Von Vater Heinrich erbte Walter Greth dessen Leidenschaft fürs Kino und übernahm bereits mit 18 Jahren die Leitung des „Weidenhof”-Kinos. In Ehefrau Margret fand er eine begeisterte und unermüdliche Mitstreiterin, die das Lichtspielhaus nach dem Zweiten Weltkrieg zunächst allein weiterführte. In den „goldenen” 1950er und 1960er Jahren, bevor Fernsehen und Video dem Kulturangebot Kino schwer zu schaffen machten, führten Greths im „Weidenhof” gleich drei Säle, erhielten von den Fachverbänden zahlreiche Auszeichnungen für ihr Engagement – und jeden Abend viele Worte der Wertschätzung für ihre nicht immer einfache, aber trotzdem mit grenzenloser Liebe geleistete Arbeit.

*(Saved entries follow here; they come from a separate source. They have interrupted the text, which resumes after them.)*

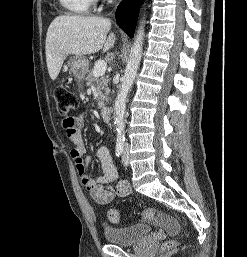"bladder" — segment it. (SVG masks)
Instances as JSON below:
<instances>
[{"instance_id": "obj_1", "label": "bladder", "mask_w": 247, "mask_h": 257, "mask_svg": "<svg viewBox=\"0 0 247 257\" xmlns=\"http://www.w3.org/2000/svg\"><path fill=\"white\" fill-rule=\"evenodd\" d=\"M151 232L150 226L146 224H135L127 227H105L104 235L106 240L119 246L133 245Z\"/></svg>"}]
</instances>
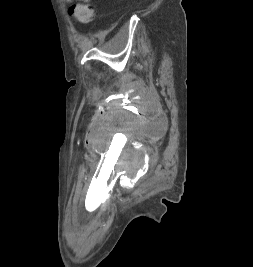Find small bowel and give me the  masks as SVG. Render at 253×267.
I'll list each match as a JSON object with an SVG mask.
<instances>
[{
  "instance_id": "small-bowel-1",
  "label": "small bowel",
  "mask_w": 253,
  "mask_h": 267,
  "mask_svg": "<svg viewBox=\"0 0 253 267\" xmlns=\"http://www.w3.org/2000/svg\"><path fill=\"white\" fill-rule=\"evenodd\" d=\"M66 2H71L72 0H65Z\"/></svg>"
}]
</instances>
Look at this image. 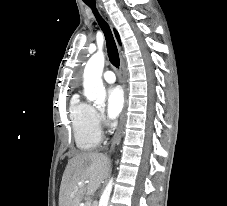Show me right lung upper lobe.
<instances>
[{"mask_svg":"<svg viewBox=\"0 0 227 206\" xmlns=\"http://www.w3.org/2000/svg\"><path fill=\"white\" fill-rule=\"evenodd\" d=\"M115 35H116V38H117L118 42L120 43V38H119V35H118L116 30H115Z\"/></svg>","mask_w":227,"mask_h":206,"instance_id":"1","label":"right lung upper lobe"}]
</instances>
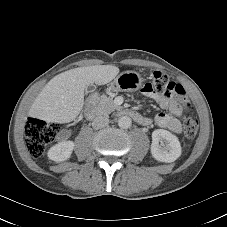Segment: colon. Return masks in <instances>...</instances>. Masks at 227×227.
<instances>
[{
  "mask_svg": "<svg viewBox=\"0 0 227 227\" xmlns=\"http://www.w3.org/2000/svg\"><path fill=\"white\" fill-rule=\"evenodd\" d=\"M149 82L155 87V94L163 95L165 91H172L180 97L186 108H191V103L188 100L183 87L171 82L165 73L154 71L151 74ZM198 129L199 121L196 117L190 116L184 120L183 130L187 139H193L197 135ZM24 132L27 150L33 158L42 156L47 144L63 134L60 125L48 123L37 118L28 119Z\"/></svg>",
  "mask_w": 227,
  "mask_h": 227,
  "instance_id": "1",
  "label": "colon"
}]
</instances>
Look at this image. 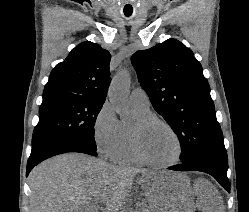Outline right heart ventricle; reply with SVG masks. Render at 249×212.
Listing matches in <instances>:
<instances>
[{"label":"right heart ventricle","instance_id":"1","mask_svg":"<svg viewBox=\"0 0 249 212\" xmlns=\"http://www.w3.org/2000/svg\"><path fill=\"white\" fill-rule=\"evenodd\" d=\"M132 108L138 118L152 115L150 110H142L135 107ZM119 129L121 132V142L113 159L125 164H138L139 161L136 159L130 143L129 127L125 124H119Z\"/></svg>","mask_w":249,"mask_h":212}]
</instances>
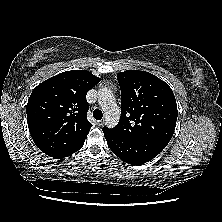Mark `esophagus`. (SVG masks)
<instances>
[{"instance_id": "obj_1", "label": "esophagus", "mask_w": 222, "mask_h": 222, "mask_svg": "<svg viewBox=\"0 0 222 222\" xmlns=\"http://www.w3.org/2000/svg\"><path fill=\"white\" fill-rule=\"evenodd\" d=\"M98 126H102L104 124V120L97 121Z\"/></svg>"}]
</instances>
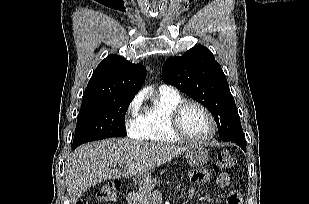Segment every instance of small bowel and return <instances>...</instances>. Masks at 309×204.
<instances>
[{
	"label": "small bowel",
	"instance_id": "1",
	"mask_svg": "<svg viewBox=\"0 0 309 204\" xmlns=\"http://www.w3.org/2000/svg\"><path fill=\"white\" fill-rule=\"evenodd\" d=\"M209 177H210V173L204 169L193 171L190 175L191 180L197 183L206 182L209 180ZM230 181H231V174L229 172H223L219 174L217 177V184L221 188L228 186ZM231 197H238L241 200V195L238 192L233 191L229 194L228 204H236V203L229 202V199Z\"/></svg>",
	"mask_w": 309,
	"mask_h": 204
}]
</instances>
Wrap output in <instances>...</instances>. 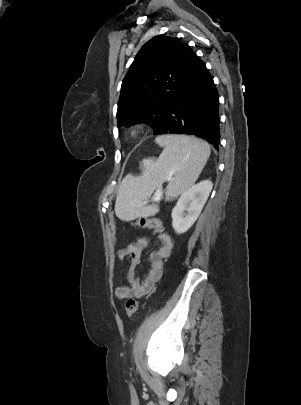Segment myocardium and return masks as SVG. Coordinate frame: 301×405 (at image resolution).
Here are the masks:
<instances>
[{
	"instance_id": "obj_1",
	"label": "myocardium",
	"mask_w": 301,
	"mask_h": 405,
	"mask_svg": "<svg viewBox=\"0 0 301 405\" xmlns=\"http://www.w3.org/2000/svg\"><path fill=\"white\" fill-rule=\"evenodd\" d=\"M142 130V126L137 124V125H133L132 127H130L129 131H128V137L130 139H135L139 136L140 132Z\"/></svg>"
}]
</instances>
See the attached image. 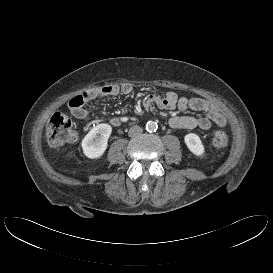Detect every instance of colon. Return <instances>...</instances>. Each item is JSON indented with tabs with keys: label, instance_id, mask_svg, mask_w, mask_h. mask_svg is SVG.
<instances>
[{
	"label": "colon",
	"instance_id": "5ec220e1",
	"mask_svg": "<svg viewBox=\"0 0 273 273\" xmlns=\"http://www.w3.org/2000/svg\"><path fill=\"white\" fill-rule=\"evenodd\" d=\"M85 97L86 94H82L71 99L73 106L82 105ZM45 137L52 146H60L75 140L76 132L72 120L61 111L54 112L46 126ZM229 143V138L222 131H216L212 136V144L217 148H226Z\"/></svg>",
	"mask_w": 273,
	"mask_h": 273
}]
</instances>
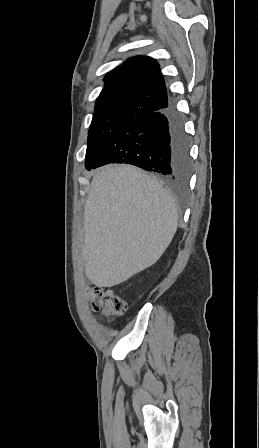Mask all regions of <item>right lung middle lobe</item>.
I'll return each mask as SVG.
<instances>
[{
    "label": "right lung middle lobe",
    "mask_w": 259,
    "mask_h": 448,
    "mask_svg": "<svg viewBox=\"0 0 259 448\" xmlns=\"http://www.w3.org/2000/svg\"><path fill=\"white\" fill-rule=\"evenodd\" d=\"M141 114L130 113H94L88 131V146L85 168L90 170L92 164L112 142V140L136 117Z\"/></svg>",
    "instance_id": "right-lung-middle-lobe-1"
}]
</instances>
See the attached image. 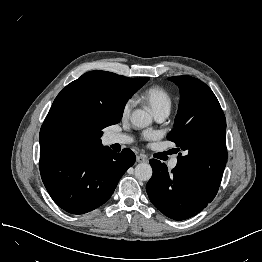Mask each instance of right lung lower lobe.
I'll list each match as a JSON object with an SVG mask.
<instances>
[{
  "instance_id": "right-lung-lower-lobe-1",
  "label": "right lung lower lobe",
  "mask_w": 262,
  "mask_h": 262,
  "mask_svg": "<svg viewBox=\"0 0 262 262\" xmlns=\"http://www.w3.org/2000/svg\"><path fill=\"white\" fill-rule=\"evenodd\" d=\"M134 162L131 150L117 154L106 146L40 151V173L48 193L72 214L87 213L104 204Z\"/></svg>"
}]
</instances>
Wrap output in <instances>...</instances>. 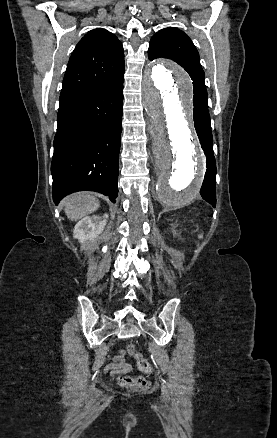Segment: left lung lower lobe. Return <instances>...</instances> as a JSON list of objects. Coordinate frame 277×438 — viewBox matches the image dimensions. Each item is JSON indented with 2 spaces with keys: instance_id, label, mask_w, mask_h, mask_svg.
<instances>
[{
  "instance_id": "left-lung-lower-lobe-1",
  "label": "left lung lower lobe",
  "mask_w": 277,
  "mask_h": 438,
  "mask_svg": "<svg viewBox=\"0 0 277 438\" xmlns=\"http://www.w3.org/2000/svg\"><path fill=\"white\" fill-rule=\"evenodd\" d=\"M194 125L201 143V147L207 158V171L200 194L204 200L215 207L216 161L213 153V138L211 133L209 113H201L194 110Z\"/></svg>"
}]
</instances>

Nach dem Tod von Ehefrau Margret vor sieben Jahren zog sich Walter Greth zusehends aus dem beruflichen und gesellschaftlichen Leben zurück, gab den „Weidenhof” auf und wurde „Privatier” in Böddinghausen – stets zu einem Schwätzchen über die guten alten Kinozeiten aufgelegt, als eine „Pretty Woman” ein Jahr lang über Plettenbergs Leinwände flimmerte.

Die Trauerfeier für Walter Greth beginnt Montag, 14 Uhr, Kapelle Hirtenböhl.